Like vitamin C, vitamin E is an antioxidant, which means it protects your cells from damage by neutralizing free radicals that can weaken and break down healthy cells. It is essential for the functioning of the immune system and for healthy eyes and skin. In fact, vitamin E can help to keep your skin hydrated and protected from sun damage and can even ward off the formation of fine lines. It is difficult to overdose on food-based vitamin E, but it is possible that you aren’t getting enough. Aim for at least 15 milligrams to reduce the signs of aging and strengthen the immune system. Some excellent sources of vitamin E are sunflower seeds (7.4 milligrams per ounce), almonds (6.8 milligrams per ounce) and hazelnuts (4.3 milligrams per ounce).
Because of the over-consumption of processed foods that block the absorption of magnesium and the depletion of magnesium in our soil, up to 90% of Americans are magnesium-deficient.
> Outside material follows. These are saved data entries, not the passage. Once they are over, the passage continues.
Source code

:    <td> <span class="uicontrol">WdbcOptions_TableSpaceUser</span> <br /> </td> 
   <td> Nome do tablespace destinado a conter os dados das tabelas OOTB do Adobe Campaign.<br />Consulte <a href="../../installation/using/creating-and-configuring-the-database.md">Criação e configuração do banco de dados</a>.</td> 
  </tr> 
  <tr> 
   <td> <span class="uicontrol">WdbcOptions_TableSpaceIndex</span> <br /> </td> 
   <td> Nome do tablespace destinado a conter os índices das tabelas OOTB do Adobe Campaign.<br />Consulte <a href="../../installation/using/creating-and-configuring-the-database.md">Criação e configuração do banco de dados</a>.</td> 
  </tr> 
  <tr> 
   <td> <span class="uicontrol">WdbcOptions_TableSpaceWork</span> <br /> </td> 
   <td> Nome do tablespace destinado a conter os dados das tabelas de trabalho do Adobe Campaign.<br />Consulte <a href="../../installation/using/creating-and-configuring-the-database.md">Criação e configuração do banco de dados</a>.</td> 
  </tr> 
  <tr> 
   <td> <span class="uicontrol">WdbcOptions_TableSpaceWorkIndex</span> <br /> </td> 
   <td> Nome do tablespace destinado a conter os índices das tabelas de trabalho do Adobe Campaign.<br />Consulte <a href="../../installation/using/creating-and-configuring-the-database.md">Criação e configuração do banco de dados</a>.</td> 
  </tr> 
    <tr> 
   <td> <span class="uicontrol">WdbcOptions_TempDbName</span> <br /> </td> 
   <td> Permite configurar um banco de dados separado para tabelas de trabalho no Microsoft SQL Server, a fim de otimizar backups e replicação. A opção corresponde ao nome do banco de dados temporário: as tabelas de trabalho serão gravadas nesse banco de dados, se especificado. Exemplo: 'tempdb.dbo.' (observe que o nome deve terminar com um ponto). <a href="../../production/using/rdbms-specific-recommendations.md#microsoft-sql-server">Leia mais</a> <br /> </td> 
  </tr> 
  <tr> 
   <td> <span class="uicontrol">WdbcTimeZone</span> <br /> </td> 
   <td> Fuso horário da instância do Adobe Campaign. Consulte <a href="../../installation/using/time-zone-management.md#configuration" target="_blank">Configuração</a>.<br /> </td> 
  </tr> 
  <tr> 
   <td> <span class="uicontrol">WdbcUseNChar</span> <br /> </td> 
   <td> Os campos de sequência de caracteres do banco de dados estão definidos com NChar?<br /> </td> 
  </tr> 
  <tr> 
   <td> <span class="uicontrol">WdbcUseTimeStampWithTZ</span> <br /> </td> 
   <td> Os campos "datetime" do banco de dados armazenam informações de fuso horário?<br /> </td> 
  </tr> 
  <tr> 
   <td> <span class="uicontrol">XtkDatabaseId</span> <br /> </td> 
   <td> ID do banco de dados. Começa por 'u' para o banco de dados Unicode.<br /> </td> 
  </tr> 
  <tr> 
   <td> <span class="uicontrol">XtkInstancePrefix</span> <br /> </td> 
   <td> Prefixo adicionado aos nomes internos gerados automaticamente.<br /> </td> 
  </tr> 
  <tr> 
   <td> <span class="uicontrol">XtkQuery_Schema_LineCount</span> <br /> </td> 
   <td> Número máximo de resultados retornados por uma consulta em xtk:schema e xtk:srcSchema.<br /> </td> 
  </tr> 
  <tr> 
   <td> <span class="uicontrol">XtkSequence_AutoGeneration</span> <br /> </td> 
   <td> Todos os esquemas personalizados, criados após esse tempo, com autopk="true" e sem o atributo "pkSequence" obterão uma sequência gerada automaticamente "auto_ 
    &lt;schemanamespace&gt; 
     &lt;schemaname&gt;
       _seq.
While magnesium plays a role in the health of people of all ages, it is especially important for women. During pregnancy, magnesium helps build and repair tissue and can alleviate leg cramps. It reduces the risk of osteoporosis and the incidence of migraines. And it can naturally relieve the symptoms of PMS and regulate blood pressure. Magnesium also activates the parasympathetic nervous system, which helps your body and brain relax, which can help you get better sleep. The recommended daily intake of magnesium is 320 milligrams for women, but because most people only absorb 30 to 40% of the magnesium they consume, it’s a good idea to aim for more than the RDI. Foods such as pumpkin seeds, spinach, almonds, black beans and avocado are all high in magnesium, but if those foods don’t tantalize your taste buds, a supplement is also a good idea.